My sister leans her head into the couch cushions and begins to cry. Mister Boots turns and nibbles at her neck. I’m wondering if he knows how to kiss? It looks like he doesn’t.
Then my sister turns and they’re cheek to cheek, nuzzling and nibbling like horses do, even my sister. I’m not sure, but I think he licked her neck. I don’t know what to do to stop it.
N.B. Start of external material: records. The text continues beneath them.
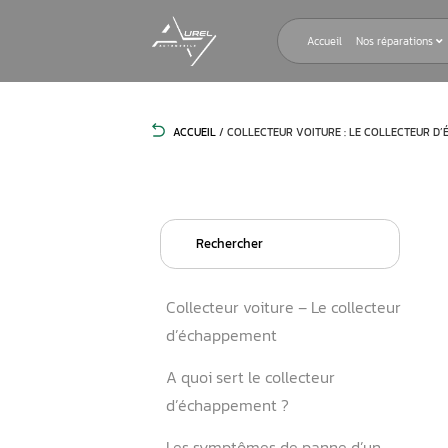
Accueil
ACCUEIL
/
COLLECTEUR VOITURE : L
Search
for:
Collecteur voiture – Le col
d’échappement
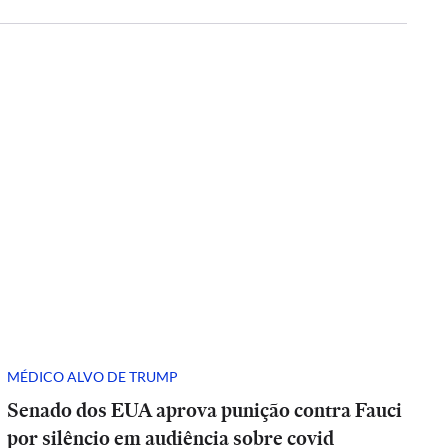
MÉDICO ALVO DE TRUMP
Senado dos EUA aprova punição contra Fauci
por silêncio em audiência sobre covid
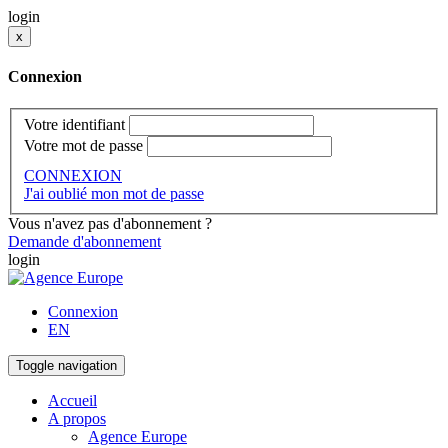
login
x
Connexion
Votre identifiant
Votre mot de passe
CONNEXION
J'ai oublié mon mot de passe
Vous n'avez pas d'abonnement ?
Demande d'abonnement
login
Connexion
EN
Toggle navigation
Accueil
A propos
Agence Europe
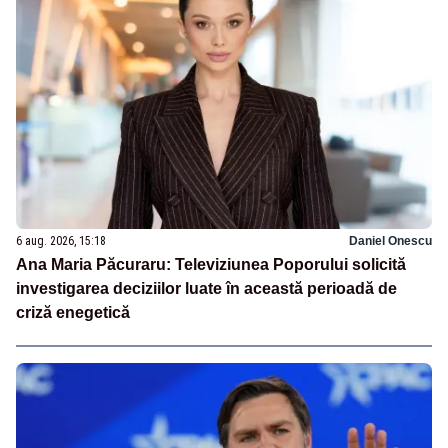
6 aug. 2026, 15:18
Daniel Onescu
Ana Maria Păcuraru: Televiziunea Poporului solicită
investigarea deciziilor luate în această perioadă de
criză enegetică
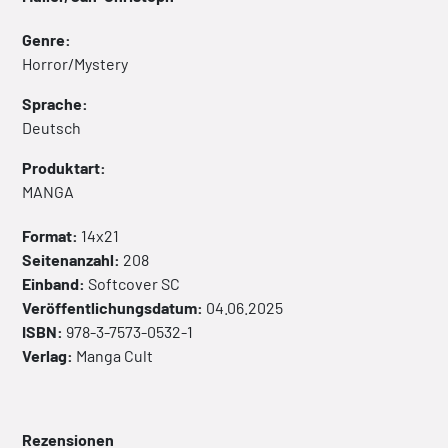
Genre:
Horror/Mystery
Sprache:
Deutsch
Produktart:
MANGA
Format:
14x21
Seitenanzahl:
208
Einband:
Softcover
SC
Veröffentlichungsdatum:
04.06.2025
ISBN:
978-3-7573-0532-1
Verlag:
Manga Cult
Rezensionen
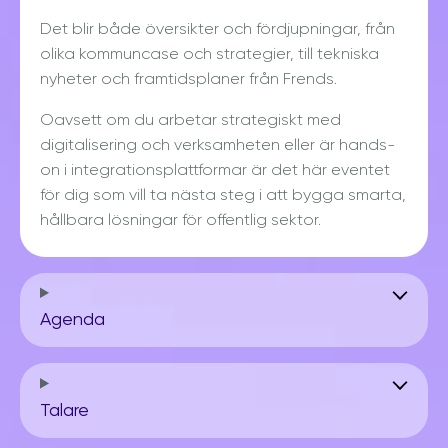
Det blir både översikter och fördjupningar, från
olika kommuncase och strategier, till tekniska
nyheter och framtidsplaner från Frends.
Oavsett om du arbetar strategiskt med
digitalisering och verksamheten eller är hands-
on i integrationsplattformar är det här eventet
för dig som vill ta nästa steg i att bygga smarta,
hållbara lösningar för offentlig sektor.
Agenda
Talare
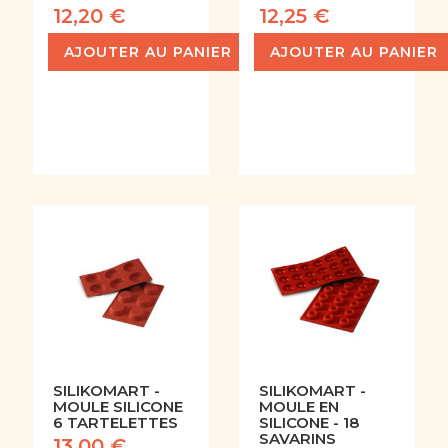
12,20 €
12,25 €
AJOUTER AU PANIER
AJOUTER AU PANIER
SILIKOMART -
SILIKOMART -
MOULE SILICONE
MOULE EN
6 TARTELETTES
SILICONE - 18
SAVARINS
13,00 €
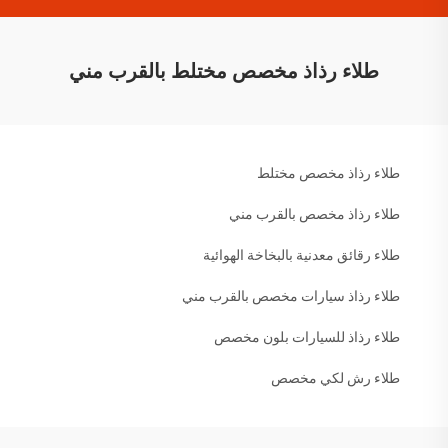
طلاء رذاذ مخصص مختلط بالقرب مني
طلاء رذاذ مخصص مختلط
طلاء رذاذ مخصص بالقرب مني
طلاء رقائق معدنية بالبخاخة الهوائية
طلاء رذاذ سيارات مخصص بالقرب مني
طلاء رذاذ للسيارات بلون مخصص
طلاء رش لكي مخصص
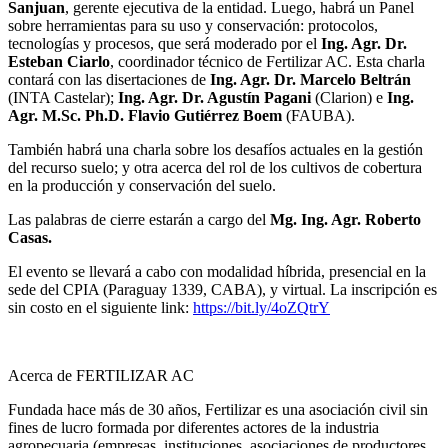
Sanjuan
, gerente ejecutiva de la entidad. Luego, habrá un Panel
sobre herramientas para su uso y conservación: protocolos,
tecnologías y procesos, que será moderado por el
Ing. Agr. Dr.
Esteban Ciarlo
, coordinador técnico de Fertilizar AC. Esta charla
contará con las disertaciones de
Ing. Agr. Dr. Marcelo Beltrán
(INTA Castelar);
Ing. Agr. Dr. Agustín Pagani
(Clarion) e
Ing.
Agr. M.Sc. Ph.D. Flavio Gutiérrez Boem
(FAUBA).
También habrá una charla sobre los desafíos actuales en la gestión
del recurso suelo; y otra acerca del rol de los cultivos de cobertura
en la producción y conservación del suelo.
Las palabras de cierre estarán a cargo del
Mg. Ing. Agr. Roberto
Casas.
El evento se llevará a cabo con modalidad híbrida, presencial en la
sede del CPIA (Paraguay 1339, CABA), y virtual. La inscripción es
sin costo en el siguiente link:
https://bit.ly/4oZQtrY
Acerca de FERTILIZAR AC
Fundada hace más de 30 años, Fertilizar es una asociación civil sin
fines de lucro formada por diferentes actores de la industria
agropecuaria (empresas, instituciones, asociaciones de productores,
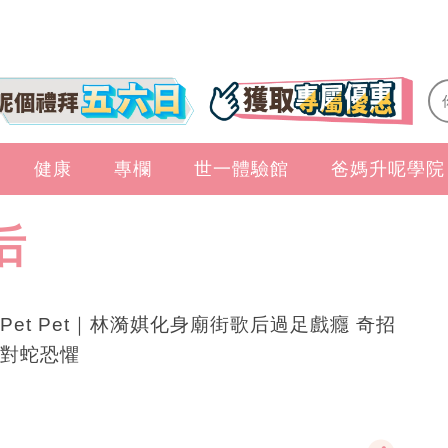
健康
專欄
世一體驗館
爸媽升呢學院
后
Pet Pet｜林漪娸化身廟街歌后過足戲癮 奇招
對蛇恐懼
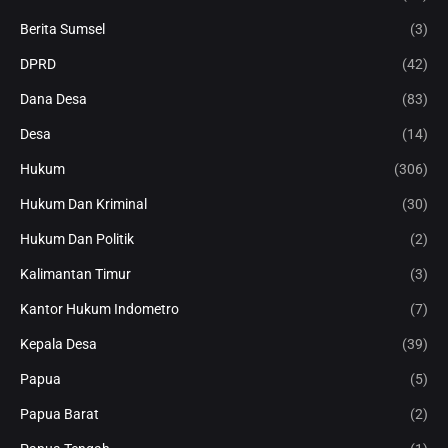
Berita Sumsel
(3)
DPRD
(42)
Dana Desa
(83)
Desa
(14)
Hukum
(306)
Hukum Dan Kriminal
(30)
Hukum Dan Politik
(2)
Kalimantan Timur
(3)
Kantor Hukum Indometro
(7)
Kepala Desa
(39)
Papua
(5)
Papua Barat
(2)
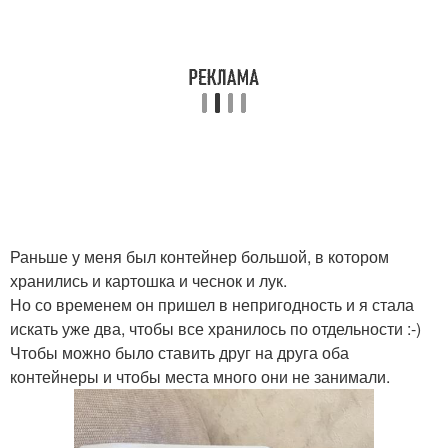
Раньше у меня был контейнер большой, в котором
хранились и картошка и чеснок и лук.
Но со временем он пришел в непригодность и я стала
искать уже два, чтобы все хранилось по отдельности :-)
Чтобы можно было ставить друг на друга оба
контейнеры и чтобы места много они не занимали.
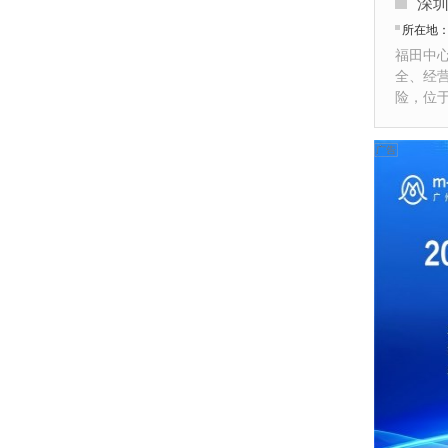
深
所在地
福田中心
全、经
险，位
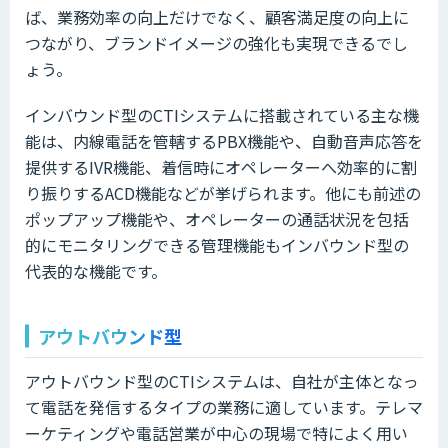
ば、業務効率の向上だけでなく、顧客満足度の向上に
つながり、ブランドイメージの強化も実現できるでし
ょう。
インバウンド型のCTIシステムに搭載されている主な機
能は、内線電話を管轄するPBX機能や、自動音声応答を
提供するIVR機能、着信時にオペレーターへ効率的に割
り振りするACD機能などが挙げられます。他にも前述の
ポップアップ機能や、オペレーターの通話状況を包括
的にモニタリングできる管理機能もインバウンド型の
代表的な機能です。
アウトバウンド型
アウトバウンド型のCTIシステムは、自社が主体となっ
て電話を発信するタイプの業務に適しています。テレマ
ーケティングや電話営業が中心の現場で特によく用い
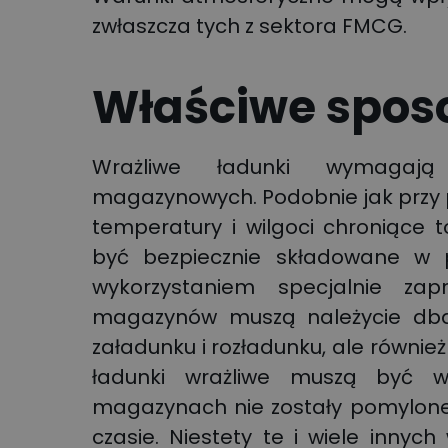
zwłaszcza tych z sektora FMCG.
Właściwe spos
Wrażliwe ładunki wymagają 
magazynowych. Podobnie jak przy pr
temperatury i wilgoci chroniące
być bezpiecznie składowane w 
wykorzystaniem specjalnie zapro
magazynów muszą należycie dbać
załadunku i rozładunku, ale również
ładunki wrażliwe muszą być w
magazynach nie zostały pomylone
czasie. Niestety te i wiele innyc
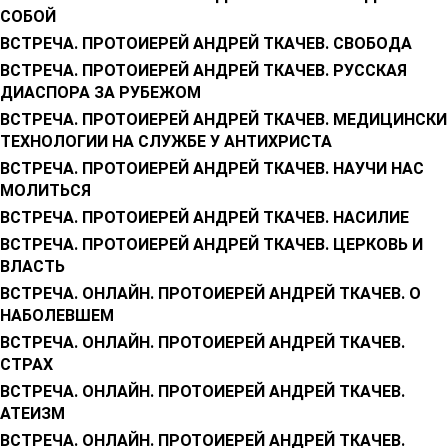
СОБОЙ
ВСТРЕЧА. ПРОТОИЕРЕЙ АНДРЕЙ ТКАЧЕВ. СВОБОДА
ВСТРЕЧА. ПРОТОИЕРЕЙ АНДРЕЙ ТКАЧЕВ. РУССКАЯ
ДИАСПОРА ЗА РУБЕЖОМ
ВСТРЕЧА. ПРОТОИЕРЕЙ АНДРЕЙ ТКАЧЕВ. МЕДИЦИНСКИ
ТЕХНОЛОГИИ НА СЛУЖБЕ У АНТИХРИСТА
ВСТРЕЧА. ПРОТОИЕРЕЙ АНДРЕЙ ТКАЧЕВ. НАУЧИ НАС
МОЛИТЬСЯ
ВСТРЕЧА. ПРОТОИЕРЕЙ АНДРЕЙ ТКАЧЕВ. НАСИЛИЕ
ВСТРЕЧА. ПРОТОИЕРЕЙ АНДРЕЙ ТКАЧЕВ. ЦЕРКОВЬ И
ВЛАСТЬ
ВСТРЕЧА. ОНЛАЙН. ПРОТОИЕРЕЙ АНДРЕЙ ТКАЧЕВ. О
НАБОЛЕВШЕМ
ВСТРЕЧА. ОНЛАЙН. ПРОТОИЕРЕЙ АНДРЕЙ ТКАЧЕВ.
СТРАХ
ВСТРЕЧА. ОНЛАЙН. ПРОТОИЕРЕЙ АНДРЕЙ ТКАЧЕВ.
АТЕИЗМ
ВСТРЕЧА. ОНЛАЙН. ПРОТОИЕРЕЙ АНДРЕЙ ТКАЧЕВ.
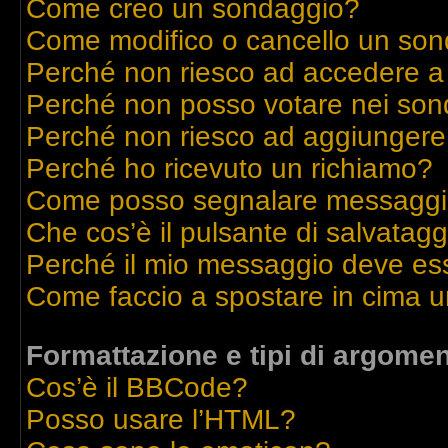
Come creo un sondaggio?
Come modifico o cancello un so
Perché non riesco ad accedere a
Perché non posso votare nei son
Perché non riesco ad aggiungere 
Perché ho ricevuto un richiamo?
Come posso segnalare messaggi 
Che cos’è il pulsante di salvatagg
Perché il mio messaggio deve es
Come faccio a spostare in cima 
Formattazione e tipi di argomen
Cos’è il BBCode?
Posso usare l’HTML?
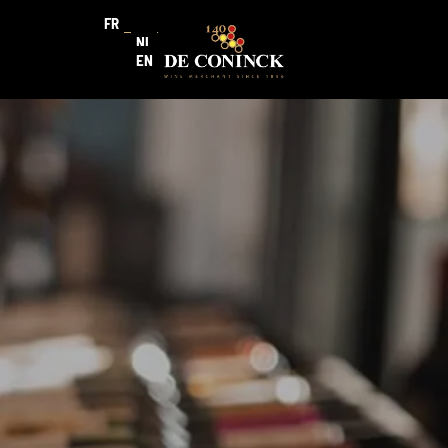
FR
NL
EN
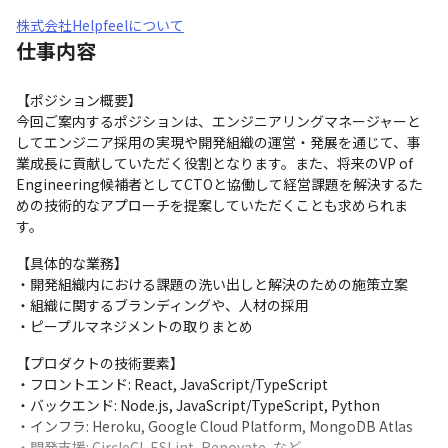
株式会社Helpfeelについて
仕事内容
【ポジション概要】

今回ご案内するポジションは、エンジニアリングマネージャーと
してエンジニア採用の実現や開発組織の運営・発展を通じて、事
業成長に貢献していただく役割となります。また、将来のVP of 
Engineering候補者としてCTOと協働して経営課題を解決するた
めの技術的なアプローチを提案していただくことも求められま
す。
【具体的な業務】

・開発組織内における課題の洗い出しと解決のための施策立案

・組織に関するブランディングや、人材の採用

・ピープルマネジメントの取りまとめ
【プロダクトの技術要素】

・フロントエンド: React, JavaScript/TypeScript

・バックエンド: Node.js, JavaScript/TypeScript, Python

・インフラ: Heroku, Google Cloud Platform, MongoDB Atlas

・開発支援: CircleCI, ESLint, Renovate, など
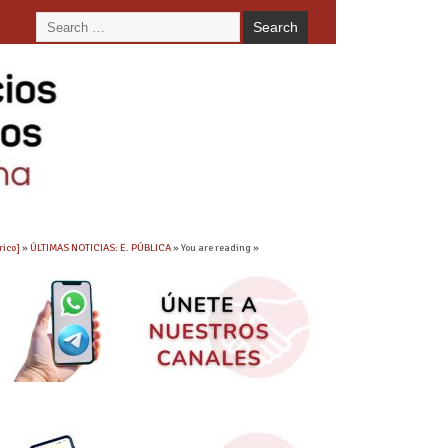
rico]
»
ÚLTIMAS NOTICIAS: E. PÚBLICA
» You are reading »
“Mister Boots, I’m not a boy, you know. Mister Boots. Mister Boots. I’m not a boy.”
Nobody is listening.
My sister says, “I don’t want you ever hurt,” and I say, “Moonlight Blue is a horse and did you see his color? Flea-bit, flea-bit. That’s really what they call it. Sometimes they even call it fly-specked.”
“Moonlight Blue,” she says, as if it’s the most beautiful name there ever was. (Does she know it was me thought that name up? But then I never told her.) “Moonlight Blue. I love you, Moonlight Blue.”
Mister Boots says, “I felt a bird inside my chest the first time I saw you.” And Jocelyn says, “Oh yes. Oh yes.”